Research output: Contribution to journalArticlepeer-review

2 Scopus citations

Abstract

INTRODUCTION: Here we report the glycemic efficacy and safety of ertugliflozin in patients in the VERTIS CV cardiovascular outcome trial with chronic kidney disease (CKD) stage 3. RESEARCH DESIGN AND METHODS: Prespecified and post-hoc analyses were performed in patients with an estimated glomerular filtration rate (eGFR) 30-<60 mL/min/1.73 m2 at screening. The primary endpoint was glycemic efficacy at week 18. Longer term glycemic efficacy and changes in body weight, systolic blood pressure (SBP), and eGFR were also evaluated. RESULTS: Among 8246 patients in VERTIS CV, 1776 patients had CKD stage 3; 1319 patients had CKD stage 3A (eGFR 45-<60 mL/min/1.73 m2); 457 patients had CKD stage 3B (eGFR 30-<45 mL/min/1.73 m2).
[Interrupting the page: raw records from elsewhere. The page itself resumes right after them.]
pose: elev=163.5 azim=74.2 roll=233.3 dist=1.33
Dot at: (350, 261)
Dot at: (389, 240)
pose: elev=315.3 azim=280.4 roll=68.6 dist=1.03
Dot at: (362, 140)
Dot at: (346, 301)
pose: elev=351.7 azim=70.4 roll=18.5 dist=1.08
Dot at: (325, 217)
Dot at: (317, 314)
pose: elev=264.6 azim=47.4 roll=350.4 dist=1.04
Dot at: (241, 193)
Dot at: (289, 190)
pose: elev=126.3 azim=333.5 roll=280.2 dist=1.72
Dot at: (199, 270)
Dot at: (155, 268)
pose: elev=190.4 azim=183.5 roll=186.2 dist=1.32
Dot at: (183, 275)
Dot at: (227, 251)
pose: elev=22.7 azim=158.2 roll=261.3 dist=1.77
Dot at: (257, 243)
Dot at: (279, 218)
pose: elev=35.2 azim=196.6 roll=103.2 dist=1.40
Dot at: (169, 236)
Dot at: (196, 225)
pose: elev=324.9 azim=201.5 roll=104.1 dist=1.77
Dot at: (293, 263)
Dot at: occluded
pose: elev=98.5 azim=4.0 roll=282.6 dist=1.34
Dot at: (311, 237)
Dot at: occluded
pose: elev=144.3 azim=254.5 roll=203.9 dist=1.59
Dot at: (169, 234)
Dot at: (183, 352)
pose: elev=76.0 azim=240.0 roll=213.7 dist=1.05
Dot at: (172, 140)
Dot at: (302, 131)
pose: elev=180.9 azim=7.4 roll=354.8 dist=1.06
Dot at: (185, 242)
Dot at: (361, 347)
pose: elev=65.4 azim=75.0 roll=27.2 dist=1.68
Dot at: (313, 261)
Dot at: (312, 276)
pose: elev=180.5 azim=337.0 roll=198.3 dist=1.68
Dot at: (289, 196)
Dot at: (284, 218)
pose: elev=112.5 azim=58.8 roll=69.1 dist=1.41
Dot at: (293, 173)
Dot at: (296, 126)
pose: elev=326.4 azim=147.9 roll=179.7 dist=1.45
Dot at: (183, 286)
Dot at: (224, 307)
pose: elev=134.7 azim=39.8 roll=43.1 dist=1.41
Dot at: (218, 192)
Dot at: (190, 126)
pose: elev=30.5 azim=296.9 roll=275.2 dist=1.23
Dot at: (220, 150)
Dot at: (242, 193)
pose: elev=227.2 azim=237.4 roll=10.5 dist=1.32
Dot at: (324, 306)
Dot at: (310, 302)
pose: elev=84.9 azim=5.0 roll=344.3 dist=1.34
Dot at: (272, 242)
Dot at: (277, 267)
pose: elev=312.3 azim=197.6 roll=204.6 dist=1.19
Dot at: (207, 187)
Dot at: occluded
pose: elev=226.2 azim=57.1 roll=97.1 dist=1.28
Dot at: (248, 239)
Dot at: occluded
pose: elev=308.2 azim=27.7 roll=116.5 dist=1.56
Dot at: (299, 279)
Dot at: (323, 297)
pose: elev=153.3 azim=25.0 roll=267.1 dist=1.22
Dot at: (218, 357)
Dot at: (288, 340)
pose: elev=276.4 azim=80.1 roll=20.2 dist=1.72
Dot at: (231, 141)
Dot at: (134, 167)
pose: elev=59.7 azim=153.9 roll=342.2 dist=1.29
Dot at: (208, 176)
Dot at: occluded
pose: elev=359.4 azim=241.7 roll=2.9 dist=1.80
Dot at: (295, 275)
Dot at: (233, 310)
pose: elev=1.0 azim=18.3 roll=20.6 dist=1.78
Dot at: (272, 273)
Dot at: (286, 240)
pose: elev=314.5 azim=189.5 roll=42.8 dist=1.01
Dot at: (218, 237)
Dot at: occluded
Week 18 least squares (LS)-mean (95% CI) placebo-adjusted changes from baseline in glycated hemoglobin (HbA1c) for 5 mg and 15 mg ertugliflozin were -0.27% (-0.37% to -0.17%) and -0.28% (-0.38% to -0.17%), respectively, for CKD stage 3 overall and -0.27% (-0.38% to -0.15%) and -0.31% (-0.43% to -0.19%), respectively, for CKD stage 3A (all p<0.001). For CKD stage 3B, the reduction in HbA1c for 5 mg ertugliflozin was -0.28% (-0.47% to -0.08%) (p=0.006) and for 15 mg ertugliflozin was -0.19% (-0.39% to 0.01%) (p=0.064). LS-mean placebo-adjusted reductions in body weight (range: -1.32 to -1.95 kg) and SBP (range: -2.42 to -3.41 mm Hg) were observed across CKD stage 3 categories with ertugliflozin. After an initial dip, eGFR remained above or near baseline with ertugliflozin treatment. The incidence of overall adverse events (AEs), symptomatic hypoglycemia, hypovolemia, and kidney-related AEs did not differ between ertugliflozin and placebo across CKD stage 3 subgroups. CONCLUSIONS: In VERTIS CV patients with CKD stage 3A, ertugliflozin resulted in reductions in HbA1c, body weight and SBP, maintenance of eGFR, and was generally well tolerated. Results in the CKD stage 3B subgroup were generally similar except for an attenuated HbA1c response with the 15 mg dose. TRIAL REGISTRATION NUMBER: NCT01986881.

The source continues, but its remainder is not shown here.